Your objective :: Please continue the forum thread about FAT32 flash drive permissions, picking up right after its last sentence.

I'm trying to use a flash drive (actually a couple) between three computers -- one runs Ubuntu 7.4, another runs Red Hat Enterprise Linux 4, and another is running Windows XP.

I use the flash drive to move files between computers. Every now and again, the flash drive is seen as "read only" on the Red Hat computer, apparently because the owner/file permissions have changed after I've used it on the Windows/Ubuntu machine.

Is there a way to avoid this problem, and stop having to use chown and chmod every time I plug the darn thing in? Sometimes, even that doesn't work.

The flash drives are all formatted FAT32.

Thanks for your help!
 
Well Fat32 isn't posix-compatable. It doesn't store anything about Unix permissions.

So the chown'ng and chmod'ng and such realy isn't accomplishing much. How it works is that the 'owner' of the files in the file system is the person who mounted it or a option specifying a specific group or user to own it through a mount option.

Information shown ::
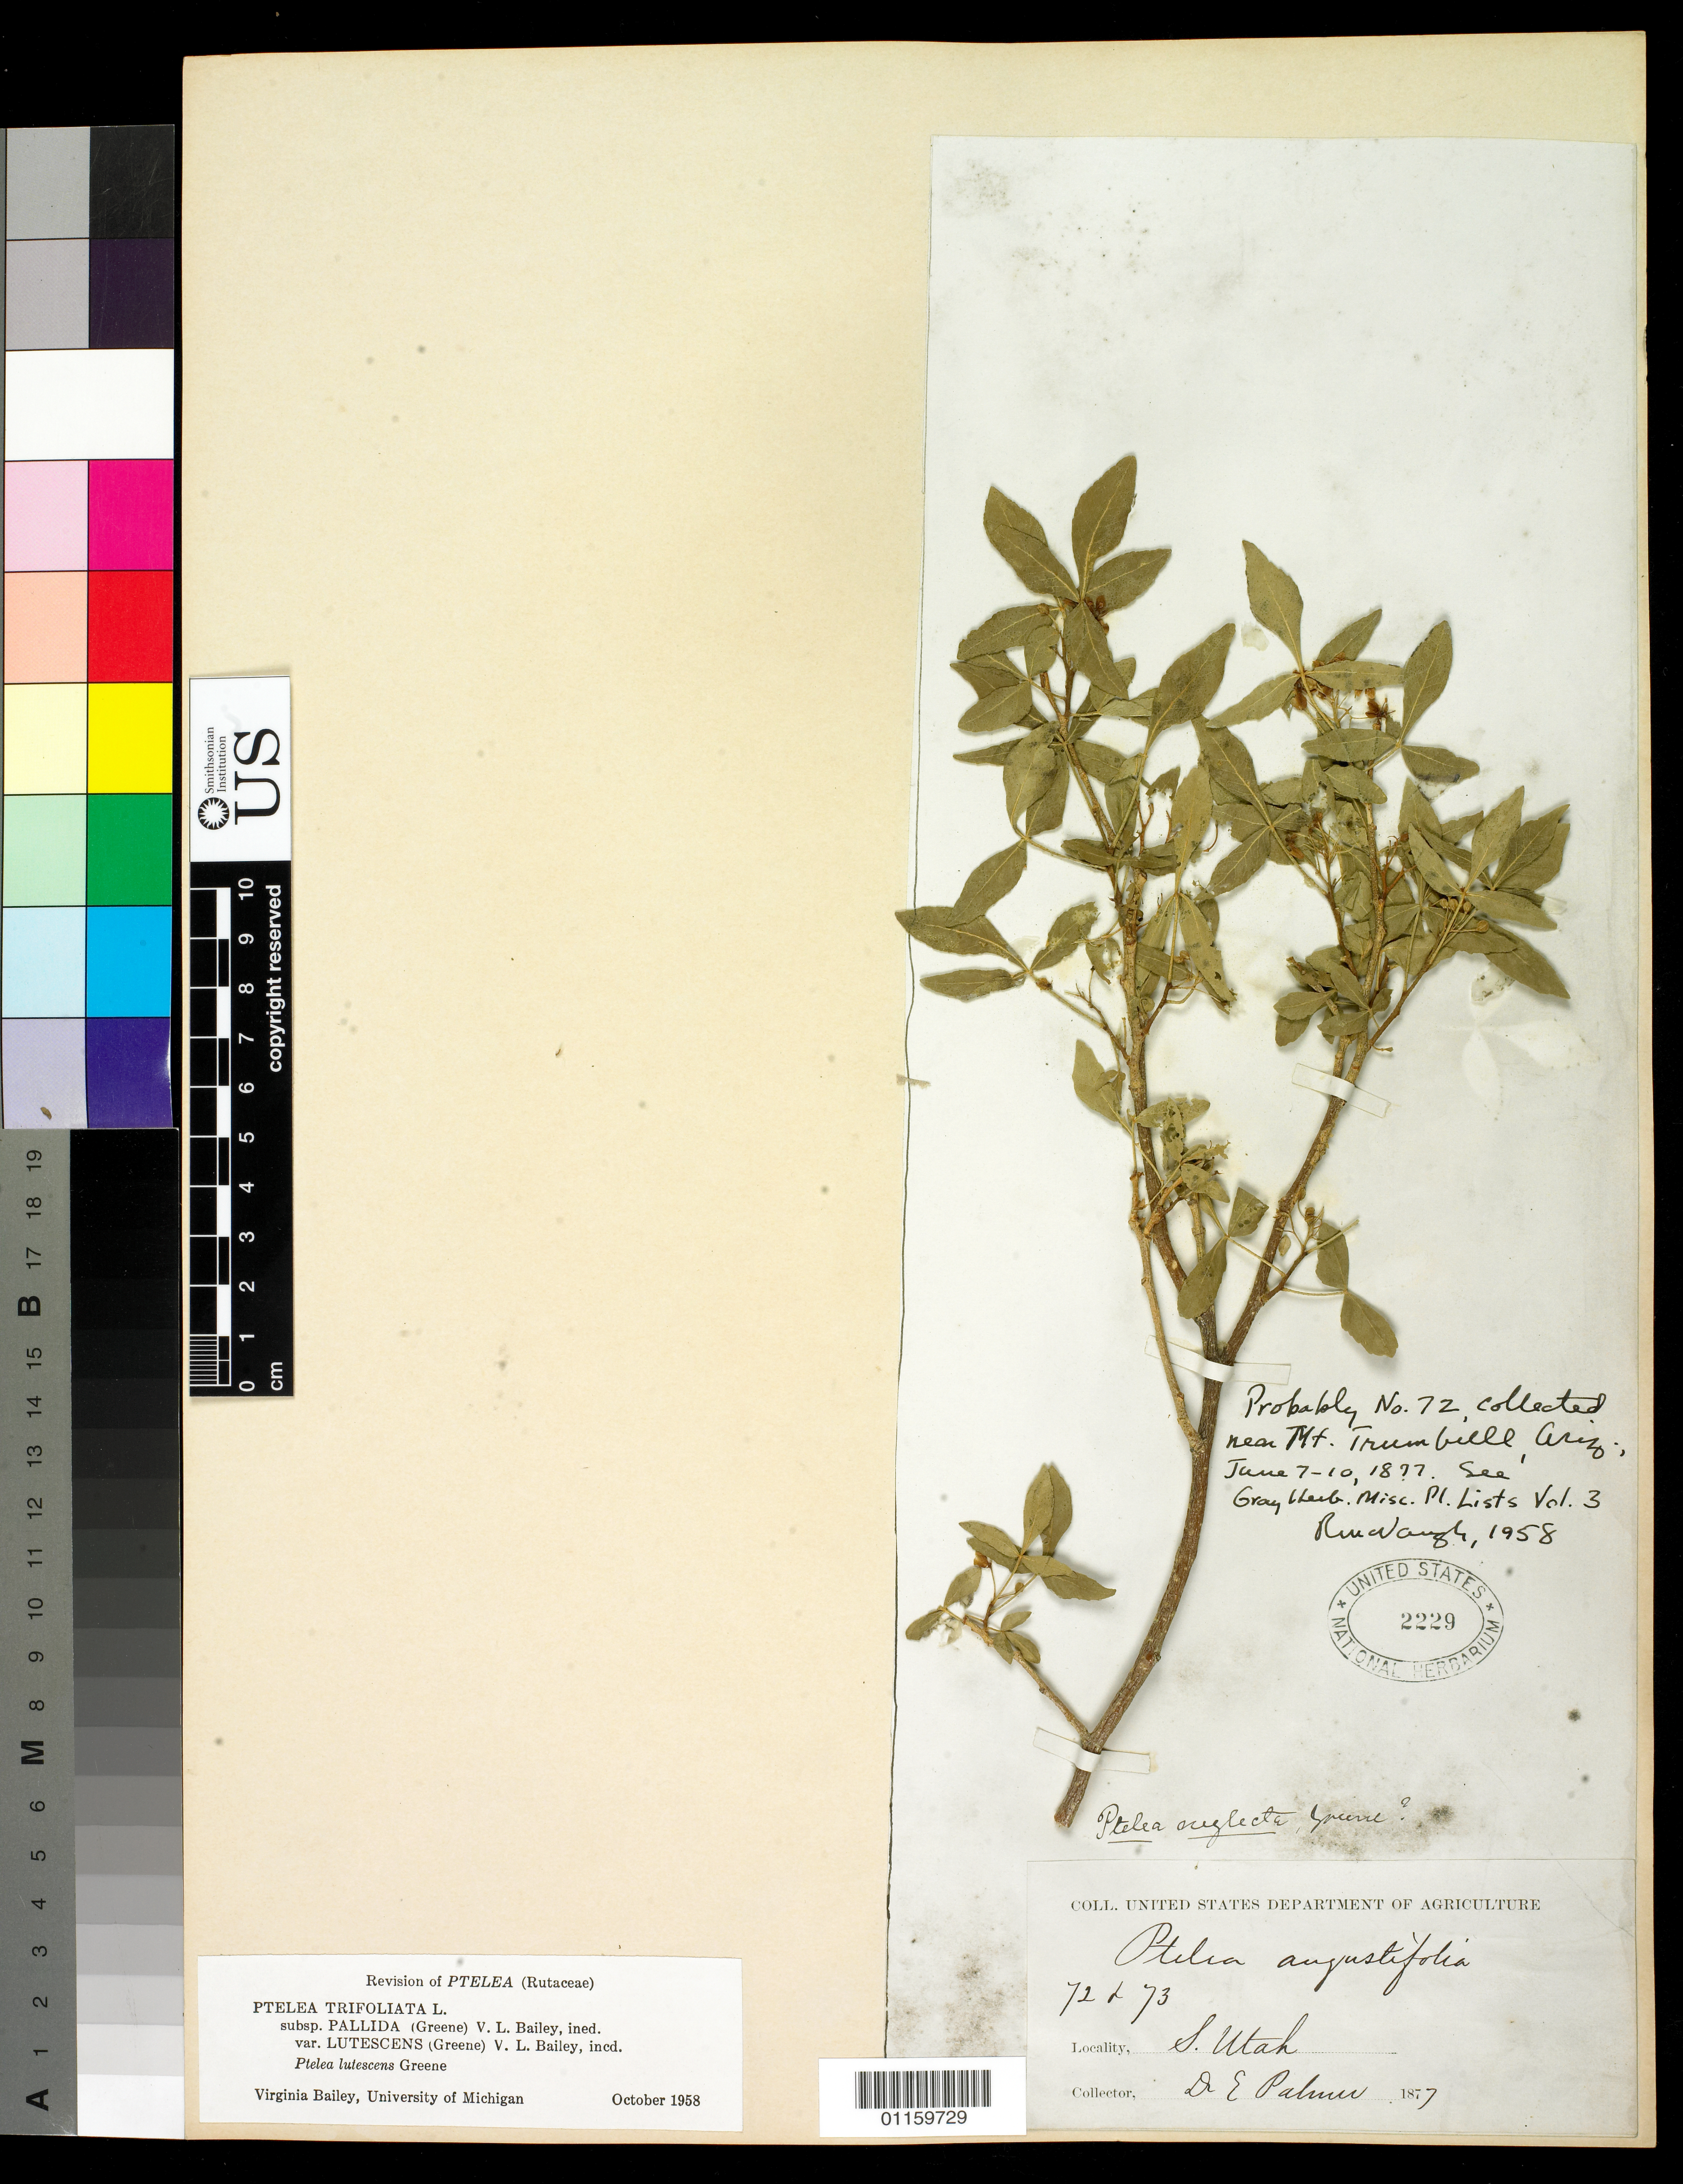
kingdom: Plantae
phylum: Tracheophyta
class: Magnoliopsida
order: Sapindales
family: Rutaceae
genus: Ptelea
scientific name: Ptelea trifoliata var. lutescens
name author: V. L. Bailey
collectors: E. Palmer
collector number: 72 & 73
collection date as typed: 1877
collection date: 1877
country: United States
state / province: Utah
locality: S Utah.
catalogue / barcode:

Result for this task ::
I suspect the problem comes from how your mounting the thing. If your using sudo vs root acount vs letting gnome-vfs mount the device automaticly. Then there may be permission issues with the actual directory being used to mount the drive.

Maybe that rings a bell?
 
Drag,

Thanks, that does make a lot of sense, as I didn't understand how/where such data would be stored anyway on a FAT 32 partition. Obviously, I should read up more.

I've been letting gnome mount the drive automatically in every case. Are you saying that somehow the permissions are getting confused on the \mnt\usbdrive directory, or?

Sorry, it's been a long day, and I haven't had enough coffee.
 
Slashes go the other way in sane OSes and whenever a filesystem is mounted it's permissions (or the ones made up by the VFS for filesystems like FAT) replace those on the mounted directory. The next time the permissions seem weird run 'ls -ld /mnt/usbdrive' and 'mount' and see what they say.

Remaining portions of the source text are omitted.